→ Page
Such a chunk's .root attribute refers to the phrases's head Token - and note that its .dep is occasionally interesting (e.g. the noun chunk containing the subject token is probably the subject as a whole phrase).
for nc in doc.noun_chunks:
print('NC %15s head=%-15s head.dep_=%s'%(nc.text, nc.root.text, nc.root.dep_))
NC I head=I head.dep_=nsubj
NC the bean head=bean head.dep_=dobj
NC Alice's sister head=sister head.dep_=pobj
for sent in nlp("I like Blue Bananas. I really do.").sents:
print( 'SENT', sent )
SENT I like Blue Bananas.
SENT I really do.
NER
ner[12] adds named entity recognition
- stored in: Doc.ents (a tuple of Spans), Token.ent_*
- note that MWEs are often also referenced in certain dependencies, and that noun chunks are also a thing (and note that both of those come from the parser)
Hint: Has a label_ may also be useful to do things like:
people = list(ent for ent in doc.ents if ent.label_=='PERSON' ) # list only the mentioned people
Like noun chunks, it may be interesting to inspect its .root
for ent in doc.ents:
print('ENT %15s label=%-10s head=%-15s head.dep_=%s'%(ent.text, ent.label_, ent.root.text, ent.root.dep_))
ENT Blue Bananas label=PRODUCT head=Bananas head.dep_=dobj
For extraction, doc.ents is often easier. For more detailed work you may care to understand how this is (also) annotated on tokens - each Token also gets
- ent_iob, ent_iob_ - marks where entities are (see also IOB)
- 3/'B' marks the beginning of an entity
- 1/'I' marks 'inside'
- 2/'O' marks 'outside' (not inside entity)
- 0/ means not set
- 'ent_id', 'ent_id_',
- 'ent_type', 'ent_type_',
- seems to be the label, you can spacy.explain( ent.ent_type_ ), and which you can get a list of with the model description, see e.g.
- (would only be set where IOB in BI)
token attributes
As some summary of the above, and mentioning some we haven't, the attributes on Token include: including but not limited to the following; chances are you will never use half of
- .text
- (there's .orth_ yet it seems to be an implementation detail, and practically equivalent to .text)
- the ability to fetch the original whitespace
- this example uses .text which ignores whitespace
- while .text_with_ws is basically .text + .whitespace_
- sorted, somewhat arbitrarily, from relatively calculated to more specific to the model and/or the parse:
- .lemma: lemmatized form of a token (from a lemmatizer)
- .norm: normalized form of a token (seems to mostly resolve contractions, and otherwise seems largely the same as lemmatizer output)

→ Provided data
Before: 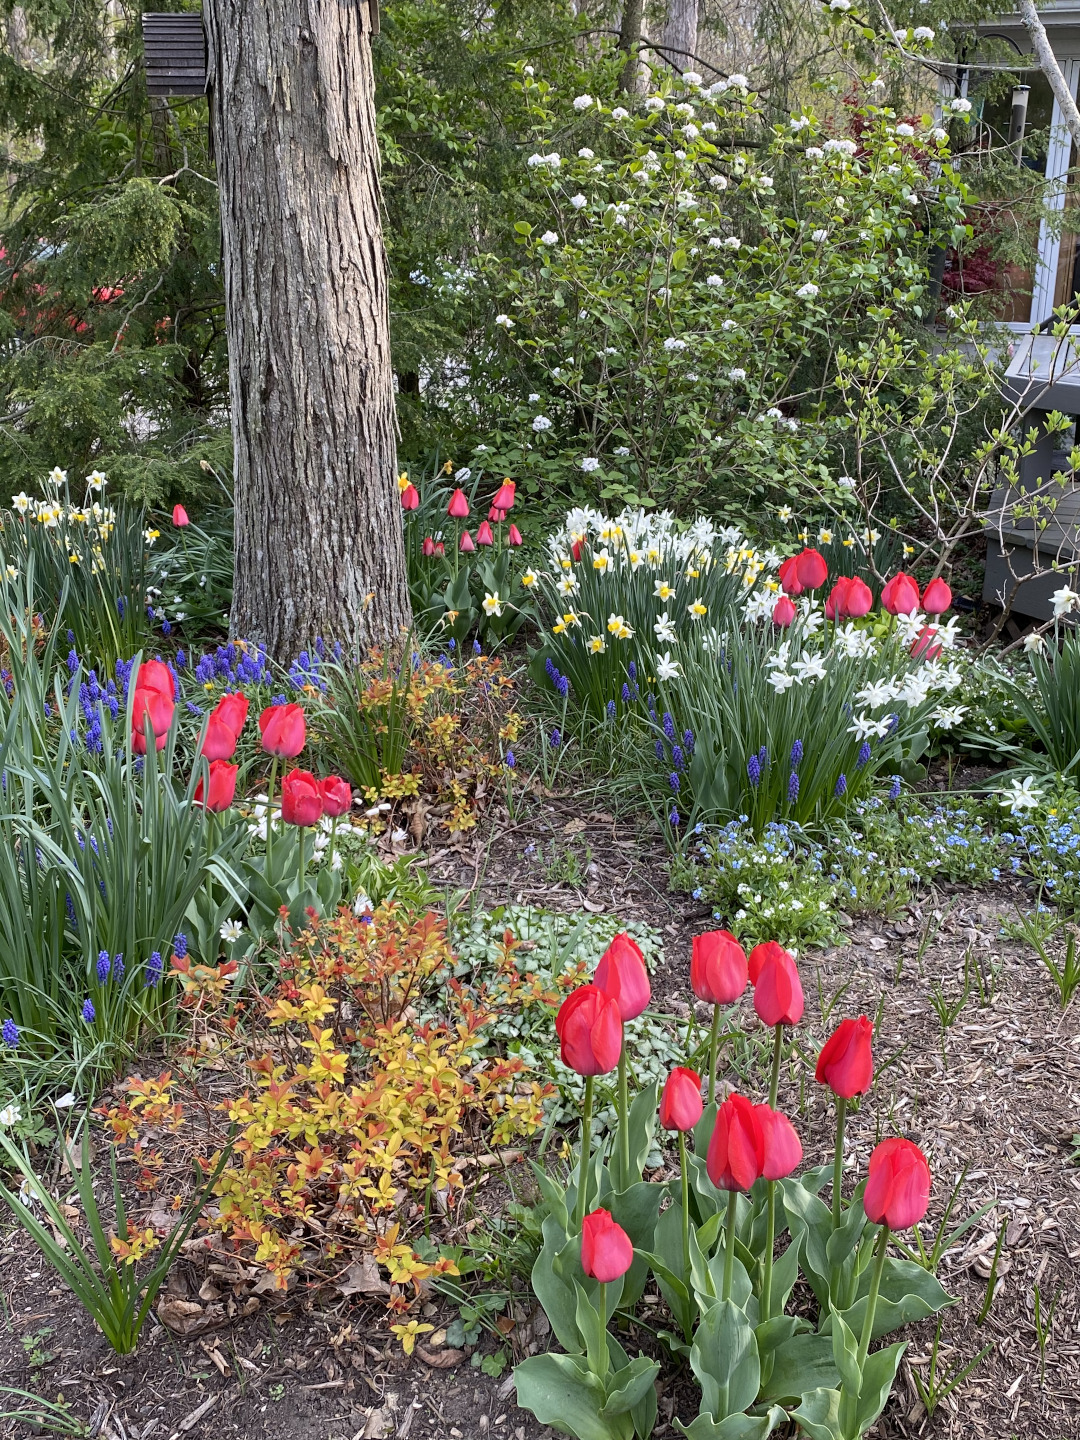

→ Exercise requirements
According to the spaCy notes, which value of ent_iob marks the beginning of an entity?

→ Answer in full
The value 3, shown as 'B', marks the beginning of an entity.